*Problem to work on*. Down to the final line, return the records unchanged.

*Data supplied*.

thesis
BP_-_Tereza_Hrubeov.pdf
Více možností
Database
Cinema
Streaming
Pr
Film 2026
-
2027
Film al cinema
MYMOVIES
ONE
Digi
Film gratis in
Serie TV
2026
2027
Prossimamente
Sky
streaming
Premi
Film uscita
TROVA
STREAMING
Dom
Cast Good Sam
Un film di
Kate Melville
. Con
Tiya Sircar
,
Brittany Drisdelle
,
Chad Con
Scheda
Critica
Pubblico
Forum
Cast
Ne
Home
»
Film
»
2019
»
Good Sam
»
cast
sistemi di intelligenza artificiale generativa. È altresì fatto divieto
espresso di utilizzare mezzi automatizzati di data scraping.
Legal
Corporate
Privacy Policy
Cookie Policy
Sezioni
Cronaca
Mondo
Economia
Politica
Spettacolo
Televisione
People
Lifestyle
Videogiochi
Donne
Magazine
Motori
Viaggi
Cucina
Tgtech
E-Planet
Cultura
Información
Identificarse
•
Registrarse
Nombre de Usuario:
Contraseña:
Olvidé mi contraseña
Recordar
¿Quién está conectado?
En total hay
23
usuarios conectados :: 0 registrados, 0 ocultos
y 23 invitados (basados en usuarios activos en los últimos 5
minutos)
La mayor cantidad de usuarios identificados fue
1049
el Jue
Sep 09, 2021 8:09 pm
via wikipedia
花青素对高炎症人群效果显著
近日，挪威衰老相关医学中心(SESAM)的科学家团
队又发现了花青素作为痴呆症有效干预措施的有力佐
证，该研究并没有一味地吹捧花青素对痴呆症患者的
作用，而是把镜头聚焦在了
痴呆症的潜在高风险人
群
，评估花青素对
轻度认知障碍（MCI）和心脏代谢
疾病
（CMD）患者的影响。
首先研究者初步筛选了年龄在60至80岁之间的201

*Written response*.
thesis
BP_-_Tereza_Hrubeov.pdf
Více možností
Database
Cinema
Streaming
Pr
Film 2026
-
2027
Film al cinema
MYMOVIES
ONE
Digi
Film gratis in
Serie TV
2026
2027
Prossimamente
Sky
streaming
Premi
Film uscita
TROVA
STREAMING
Dom
Cast Good Sam
Un film di
Kate Melville
. Con
Tiya Sircar
,
Brittany Drisdelle
,
Chad Con
Scheda
Critica
Pubblico
Forum
Cast
Ne
Home
»
Film
»
2019
»
Good Sam
»
cast
sistemi di intelligenza artificiale generativa. È altresì fatto divieto
espresso di utilizzare mezzi automatizzati di data scraping.
Legal
Corporate
Privacy Policy
Cookie Policy
Sezioni
Cronaca
Mondo
Economia
Politica
Spettacolo
Televisione
People
Lifestyle
Videogiochi
Donne
Magazine
Motori
Viaggi
Cucina
Tgtech
E-Planet
Cultura
Información
Identificarse
•
Registrarse
Nombre de Usuario:
Contraseña:
Olvidé mi contraseña
Recordar
¿Quién está conectado?
En total hay
23
usuarios conectados :: 0 registrados, 0 ocultos
y 23 invitados (basados en usuarios activos en los últimos 5
minutos)
La mayor cantidad de usuarios identificados fue
1049
el Jue
Sep 09, 2021 8:09 pm
via wikipedia
花青素对高炎症人群效果显著
近日，挪威衰老相关医学中心(SESAM)的科学家团
队又发现了花青素作为痴呆症有效干预措施的有力佐
证，该研究并没有一味地吹捧花青素对痴呆症患者的
作用，而是把镜头聚焦在了
痴呆症的潜在高风险人
群
，评估花青素对
轻度认知障碍（MCI）和心脏代谢
疾病
（CMD）患者的影响。
首先研究者初步筛选了年龄在60至80岁之间的201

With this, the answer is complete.